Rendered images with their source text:
*-*-*

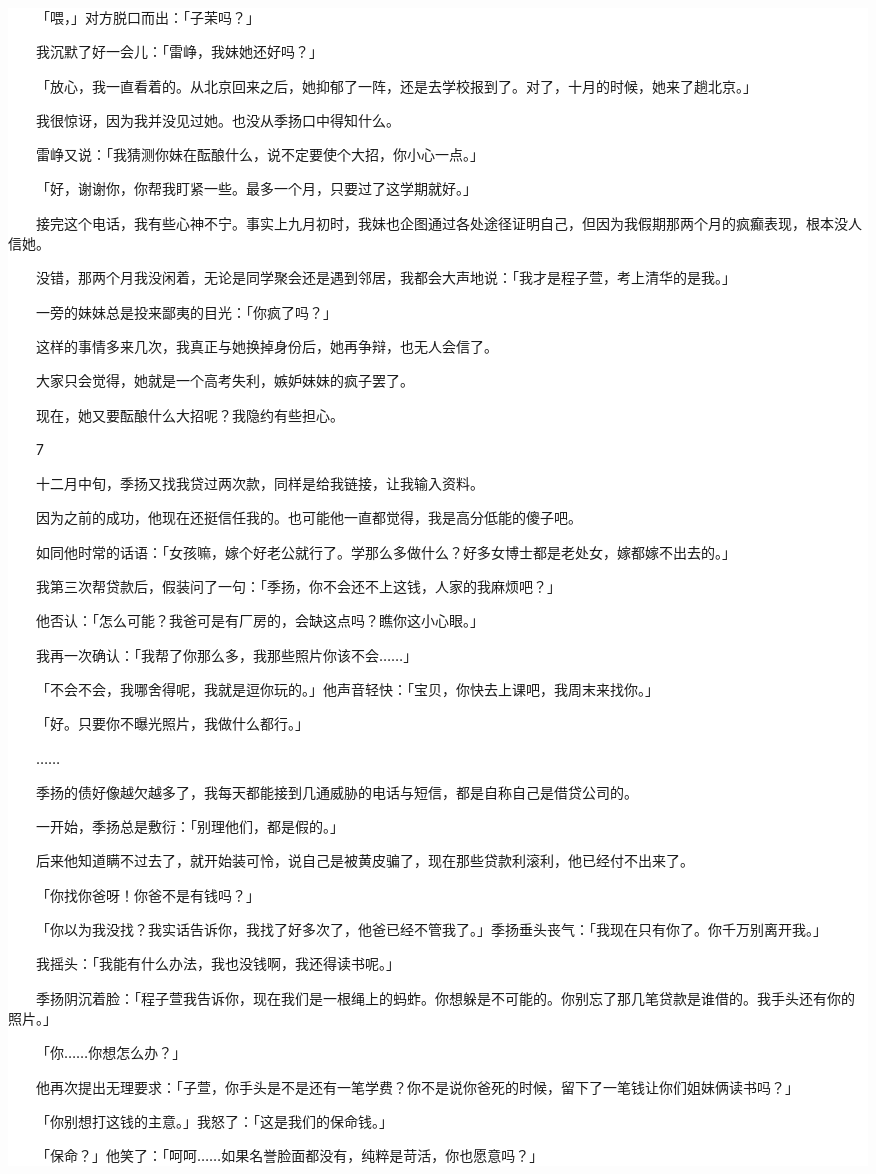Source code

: &emsp;&emsp;「喂，」对方脱口而出：「子茉吗？」  
  
&emsp;&emsp;我沉默了好一会儿：「雷峥，我妹她还好吗？」  
  
&emsp;&emsp;「放心，我一直看着的。从北京回来之后，她抑郁了一阵，还是去学校报到了。对了，十月的时候，她来了趟北京。」  
  
&emsp;&emsp;我很惊讶，因为我并没见过她。也没从季扬口中得知什么。  
  
&emsp;&emsp;雷峥又说：「我猜测你妹在酝酿什么，说不定要使个大招，你小心一点。」  
  
&emsp;&emsp;「好，谢谢你，你帮我盯紧一些。最多一个月，只要过了这学期就好。」  
  
&emsp;&emsp;接完这个电话，我有些心神不宁。事实上九月初时，我妹也企图通过各处途径证明自己，但因为我假期那两个月的疯癫表现，根本没人信她。  
  
&emsp;&emsp;没错，那两个月我没闲着，无论是同学聚会还是遇到邻居，我都会大声地说：「我才是程子萱，考上清华的是我。」  
  
&emsp;&emsp;一旁的妹妹总是投来鄙夷的目光：「你疯了吗？」  
  
&emsp;&emsp;这样的事情多来几次，我真正与她换掉身份后，她再争辩，也无人会信了。  
  
&emsp;&emsp;大家只会觉得，她就是一个高考失利，嫉妒妹妹的疯子罢了。  
  
&emsp;&emsp;现在，她又要酝酿什么大招呢？我隐约有些担心。  
  
&emsp;&emsp;7  
  
&emsp;&emsp;十二月中旬，季扬又找我贷过两次款，同样是给我链接，让我输入资料。  
  
&emsp;&emsp;因为之前的成功，他现在还挺信任我的。也可能他一直都觉得，我是高分低能的傻子吧。  
  
&emsp;&emsp;如同他时常的话语：「女孩嘛，嫁个好老公就行了。学那么多做什么？好多女博士都是老处女，嫁都嫁不出去的。」  
  
&emsp;&emsp;我第三次帮贷款后，假装问了一句：「季扬，你不会还不上这钱，人家的我麻烦吧？」  
  
&emsp;&emsp;他否认：「怎么可能？我爸可是有厂房的，会缺这点吗？瞧你这小心眼。」  
  
&emsp;&emsp;我再一次确认：「我帮了你那么多，我那些照片你该不会……」  
  
&emsp;&emsp;「不会不会，我哪舍得呢，我就是逗你玩的。」他声音轻快：「宝贝，你快去上课吧，我周末来找你。」  
  
&emsp;&emsp;「好。只要你不曝光照片，我做什么都行。」  
  
&emsp;&emsp;……  
  
&emsp;&emsp;季扬的债好像越欠越多了，我每天都能接到几通威胁的电话与短信，都是自称自己是借贷公司的。  
  
&emsp;&emsp;一开始，季扬总是敷衍：「别理他们，都是假的。」  
  
&emsp;&emsp;后来他知道瞒不过去了，就开始装可怜，说自己是被黄皮骗了，现在那些贷款利滚利，他已经付不出来了。  
  
&emsp;&emsp;「你找你爸呀！你爸不是有钱吗？」  
  
&emsp;&emsp;「你以为我没找？我实话告诉你，我找了好多次了，他爸已经不管我了。」季扬垂头丧气：「我现在只有你了。你千万别离开我。」  
  
&emsp;&emsp;我摇头：「我能有什么办法，我也没钱啊，我还得读书呢。」  
  
&emsp;&emsp;季扬阴沉着脸：「程子萱我告诉你，现在我们是一根绳上的蚂蚱。你想躲是不可能的。你别忘了那几笔贷款是谁借的。我手头还有你的照片。」  
  
&emsp;&emsp;「你……你想怎么办？」  
  
&emsp;&emsp;他再次提出无理要求：「子萱，你手头是不是还有一笔学费？你不是说你爸死的时候，留下了一笔钱让你们姐妹俩读书吗？」  
  
&emsp;&emsp;「你别想打这钱的主意。」我怒了：「这是我们的保命钱。」  
  
&emsp;&emsp;「保命？」他笑了：「呵呵……如果名誉脸面都没有，纯粹是苛活，你也愿意吗？」  
  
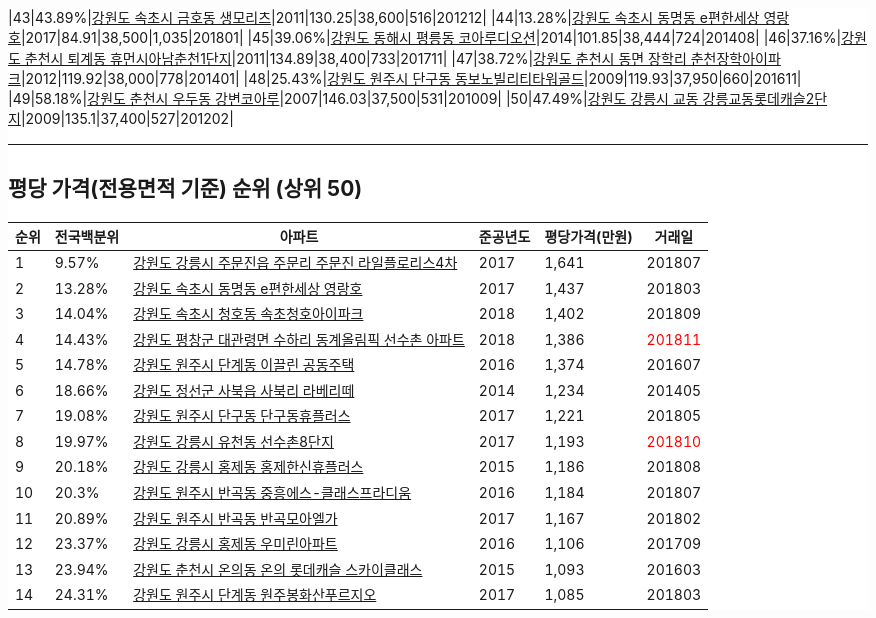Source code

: |43|43.89%|[강원도 속초시 금호동 생모리츠](https://search.naver.com/search.naver?query=%EA%B0%95%EC%9B%90%EB%8F%84+%EC%86%8D%EC%B4%88%EC%8B%9C+%EA%B8%88%ED%98%B8%EB%8F%99+%EC%83%9D%EB%AA%A8%EB%A6%AC%EC%B8%A0)|2011|130.25|38,600|516|201212|
|44|13.28%|[강원도 속초시 동명동 e편한세상 영랑호](https://search.naver.com/search.naver?query=%EA%B0%95%EC%9B%90%EB%8F%84+%EC%86%8D%EC%B4%88%EC%8B%9C+%EB%8F%99%EB%AA%85%EB%8F%99+e%ED%8E%B8%ED%95%9C%EC%84%B8%EC%83%81+%EC%98%81%EB%9E%91%ED%98%B8)|2017|84.91|38,500|1,035|201801|
|45|39.06%|[강원도 동해시 평릉동 코아루디오션](https://search.naver.com/search.naver?query=%EA%B0%95%EC%9B%90%EB%8F%84+%EB%8F%99%ED%95%B4%EC%8B%9C+%ED%8F%89%EB%A6%89%EB%8F%99+%EC%BD%94%EC%95%84%EB%A3%A8%EB%94%94%EC%98%A4%EC%85%98)|2014|101.85|38,444|724|201408|
|46|37.16%|[강원도 춘천시 퇴계동 휴먼시아남춘천1단지](https://search.naver.com/search.naver?query=%EA%B0%95%EC%9B%90%EB%8F%84+%EC%B6%98%EC%B2%9C%EC%8B%9C+%ED%87%B4%EA%B3%84%EB%8F%99+%ED%9C%B4%EB%A8%BC%EC%8B%9C%EC%95%84%EB%82%A8%EC%B6%98%EC%B2%9C1%EB%8B%A8%EC%A7%80)|2011|134.89|38,400|733|201711|
|47|38.72%|[강원도 춘천시 동면 장학리 춘천장학아이파크](https://search.naver.com/search.naver?query=%EA%B0%95%EC%9B%90%EB%8F%84+%EC%B6%98%EC%B2%9C%EC%8B%9C+%EB%8F%99%EB%A9%B4+%EC%9E%A5%ED%95%99%EB%A6%AC+%EC%B6%98%EC%B2%9C%EC%9E%A5%ED%95%99%EC%95%84%EC%9D%B4%ED%8C%8C%ED%81%AC)|2012|119.92|38,000|778|201401|
|48|25.43%|[강원도 원주시 단구동 동보노빌리티타워골드](https://search.naver.com/search.naver?query=%EA%B0%95%EC%9B%90%EB%8F%84+%EC%9B%90%EC%A3%BC%EC%8B%9C+%EB%8B%A8%EA%B5%AC%EB%8F%99+%EB%8F%99%EB%B3%B4%EB%85%B8%EB%B9%8C%EB%A6%AC%ED%8B%B0%ED%83%80%EC%9B%8C%EA%B3%A8%EB%93%9C)|2009|119.93|37,950|660|201611|
|49|58.18%|[강원도 춘천시 우두동 강변코아루](https://search.naver.com/search.naver?query=%EA%B0%95%EC%9B%90%EB%8F%84+%EC%B6%98%EC%B2%9C%EC%8B%9C+%EC%9A%B0%EB%91%90%EB%8F%99+%EA%B0%95%EB%B3%80%EC%BD%94%EC%95%84%EB%A3%A8)|2007|146.03|37,500|531|201009|
|50|47.49%|[강원도 강릉시 교동 강릉교동롯데캐슬2단지](https://search.naver.com/search.naver?query=%EA%B0%95%EC%9B%90%EB%8F%84+%EA%B0%95%EB%A6%89%EC%8B%9C+%EA%B5%90%EB%8F%99+%EA%B0%95%EB%A6%89%EA%B5%90%EB%8F%99%EB%A1%AF%EB%8D%B0%EC%BA%90%EC%8A%AC2%EB%8B%A8%EC%A7%80)|2009|135.1|37,400|527|201202|


---

## 평당 가격(전용면적 기준) 순위 (상위 50)


|순위|전국백분위|아파트|준공년도|평당가격(만원)|거래일|
|---|---|---|---|---|---|
|1|9.57%|[강원도 강릉시 주문진읍 주문리 주문진 라일플로리스4차](https://search.naver.com/search.naver?query=%EA%B0%95%EC%9B%90%EB%8F%84+%EA%B0%95%EB%A6%89%EC%8B%9C+%EC%A3%BC%EB%AC%B8%EC%A7%84%EC%9D%8D+%EC%A3%BC%EB%AC%B8%EB%A6%AC+%EC%A3%BC%EB%AC%B8%EC%A7%84+%EB%9D%BC%EC%9D%BC%ED%94%8C%EB%A1%9C%EB%A6%AC%EC%8A%A44%EC%B0%A8)|2017|1,641|201807|
|2|13.28%|[강원도 속초시 동명동 e편한세상 영랑호](https://search.naver.com/search.naver?query=%EA%B0%95%EC%9B%90%EB%8F%84+%EC%86%8D%EC%B4%88%EC%8B%9C+%EB%8F%99%EB%AA%85%EB%8F%99+e%ED%8E%B8%ED%95%9C%EC%84%B8%EC%83%81+%EC%98%81%EB%9E%91%ED%98%B8)|2017|1,437|201803|
|3|14.04%|[강원도 속초시 청호동 속초청호아이파크](https://search.naver.com/search.naver?query=%EA%B0%95%EC%9B%90%EB%8F%84+%EC%86%8D%EC%B4%88%EC%8B%9C+%EC%B2%AD%ED%98%B8%EB%8F%99+%EC%86%8D%EC%B4%88%EC%B2%AD%ED%98%B8%EC%95%84%EC%9D%B4%ED%8C%8C%ED%81%AC)|2018|1,402|201809|
|4|14.43%|[강원도 평창군 대관령면 수하리 동계올림픽 선수촌 아파트](https://search.naver.com/search.naver?query=%EA%B0%95%EC%9B%90%EB%8F%84+%ED%8F%89%EC%B0%BD%EA%B5%B0+%EB%8C%80%EA%B4%80%EB%A0%B9%EB%A9%B4+%EC%88%98%ED%95%98%EB%A6%AC+%EB%8F%99%EA%B3%84%EC%98%AC%EB%A6%BC%ED%94%BD+%EC%84%A0%EC%88%98%EC%B4%8C+%EC%95%84%ED%8C%8C%ED%8A%B8)|2018|1,386|<span style="color:red">201811</span>|
|5|14.78%|[강원도 원주시 단계동 이끌린 공동주택](https://search.naver.com/search.naver?query=%EA%B0%95%EC%9B%90%EB%8F%84+%EC%9B%90%EC%A3%BC%EC%8B%9C+%EB%8B%A8%EA%B3%84%EB%8F%99+%EC%9D%B4%EB%81%8C%EB%A6%B0+%EA%B3%B5%EB%8F%99%EC%A3%BC%ED%83%9D)|2016|1,374|201607|
|6|18.66%|[강원도 정선군 사북읍 사북리 라베리떼](https://search.naver.com/search.naver?query=%EA%B0%95%EC%9B%90%EB%8F%84+%EC%A0%95%EC%84%A0%EA%B5%B0+%EC%82%AC%EB%B6%81%EC%9D%8D+%EC%82%AC%EB%B6%81%EB%A6%AC+%EB%9D%BC%EB%B2%A0%EB%A6%AC%EB%96%BC)|2014|1,234|201405|
|7|19.08%|[강원도 원주시 단구동 단구동휴플러스](https://search.naver.com/search.naver?query=%EA%B0%95%EC%9B%90%EB%8F%84+%EC%9B%90%EC%A3%BC%EC%8B%9C+%EB%8B%A8%EA%B5%AC%EB%8F%99+%EB%8B%A8%EA%B5%AC%EB%8F%99%ED%9C%B4%ED%94%8C%EB%9F%AC%EC%8A%A4)|2017|1,221|201805|
|8|19.97%|[강원도 강릉시 유천동 선수촌8단지](https://search.naver.com/search.naver?query=%EA%B0%95%EC%9B%90%EB%8F%84+%EA%B0%95%EB%A6%89%EC%8B%9C+%EC%9C%A0%EC%B2%9C%EB%8F%99+%EC%84%A0%EC%88%98%EC%B4%8C8%EB%8B%A8%EC%A7%80)|2017|1,193|<span style="color:red">201810</span>|
|9|20.18%|[강원도 강릉시 홍제동 홍제한신휴플러스](https://search.naver.com/search.naver?query=%EA%B0%95%EC%9B%90%EB%8F%84+%EA%B0%95%EB%A6%89%EC%8B%9C+%ED%99%8D%EC%A0%9C%EB%8F%99+%ED%99%8D%EC%A0%9C%ED%95%9C%EC%8B%A0%ED%9C%B4%ED%94%8C%EB%9F%AC%EC%8A%A4)|2015|1,186|201808|
|10|20.3%|[강원도 원주시 반곡동 중흥에스-클래스프라디움](https://search.naver.com/search.naver?query=%EA%B0%95%EC%9B%90%EB%8F%84+%EC%9B%90%EC%A3%BC%EC%8B%9C+%EB%B0%98%EA%B3%A1%EB%8F%99+%EC%A4%91%ED%9D%A5%EC%97%90%EC%8A%A4-%ED%81%B4%EB%9E%98%EC%8A%A4%ED%94%84%EB%9D%BC%EB%94%94%EC%9B%80)|2016|1,184|201807|
|11|20.89%|[강원도 원주시 반곡동 반곡모아엘가](https://search.naver.com/search.naver?query=%EA%B0%95%EC%9B%90%EB%8F%84+%EC%9B%90%EC%A3%BC%EC%8B%9C+%EB%B0%98%EA%B3%A1%EB%8F%99+%EB%B0%98%EA%B3%A1%EB%AA%A8%EC%95%84%EC%97%98%EA%B0%80)|2017|1,167|201802|
|12|23.37%|[강원도 강릉시 홍제동 우미린아파트](https://search.naver.com/search.naver?query=%EA%B0%95%EC%9B%90%EB%8F%84+%EA%B0%95%EB%A6%89%EC%8B%9C+%ED%99%8D%EC%A0%9C%EB%8F%99+%EC%9A%B0%EB%AF%B8%EB%A6%B0%EC%95%84%ED%8C%8C%ED%8A%B8)|2016|1,106|201709|
|13|23.94%|[강원도 춘천시 온의동 온의 롯데캐슬 스카이클래스](https://search.naver.com/search.naver?query=%EA%B0%95%EC%9B%90%EB%8F%84+%EC%B6%98%EC%B2%9C%EC%8B%9C+%EC%98%A8%EC%9D%98%EB%8F%99+%EC%98%A8%EC%9D%98+%EB%A1%AF%EB%8D%B0%EC%BA%90%EC%8A%AC+%EC%8A%A4%EC%B9%B4%EC%9D%B4%ED%81%B4%EB%9E%98%EC%8A%A4)|2015|1,093|201603|
|14|24.31%|[강원도 원주시 단계동 원주봉화산푸르지오](https://search.naver.com/search.naver?query=%EA%B0%95%EC%9B%90%EB%8F%84+%EC%9B%90%EC%A3%BC%EC%8B%9C+%EB%8B%A8%EA%B3%84%EB%8F%99+%EC%9B%90%EC%A3%BC%EB%B4%89%ED%99%94%EC%82%B0%ED%91%B8%EB%A5%B4%EC%A7%80%EC%98%A4)|2017|1,085|201803|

*-*-*

▸ **PROBLEM REQUIREMENTS**
Extract each line of the data above that contains the string "color", and copy those lines without changes.

▸ **SOLUTION FOR THIS PROBLEM**
|4|14.43%|[강원도 평창군 대관령면 수하리 동계올림픽 선수촌 아파트](https://search.naver.com/search.naver?query=%EA%B0%95%EC%9B%90%EB%8F%84+%ED%8F%89%EC%B0%BD%EA%B5%B0+%EB%8C%80%EA%B4%80%EB%A0%B9%EB%A9%B4+%EC%88%98%ED%95%98%EB%A6%AC+%EB%8F%99%EA%B3%84%EC%98%AC%EB%A6%BC%ED%94%BD+%EC%84%A0%EC%88%98%EC%B4%8C+%EC%95%84%ED%8C%8C%ED%8A%B8)|2018|1,386|<span style="color:red">201811</span>|
|8|19.97%|[강원도 강릉시 유천동 선수촌8단지](https://search.naver.com/search.naver?query=%EA%B0%95%EC%9B%90%EB%8F%84+%EA%B0%95%EB%A6%89%EC%8B%9C+%EC%9C%A0%EC%B2%9C%EB%8F%99+%EC%84%A0%EC%88%98%EC%B4%8C8%EB%8B%A8%EC%A7%80)|2017|1,193|<span style="color:red">201810</span>|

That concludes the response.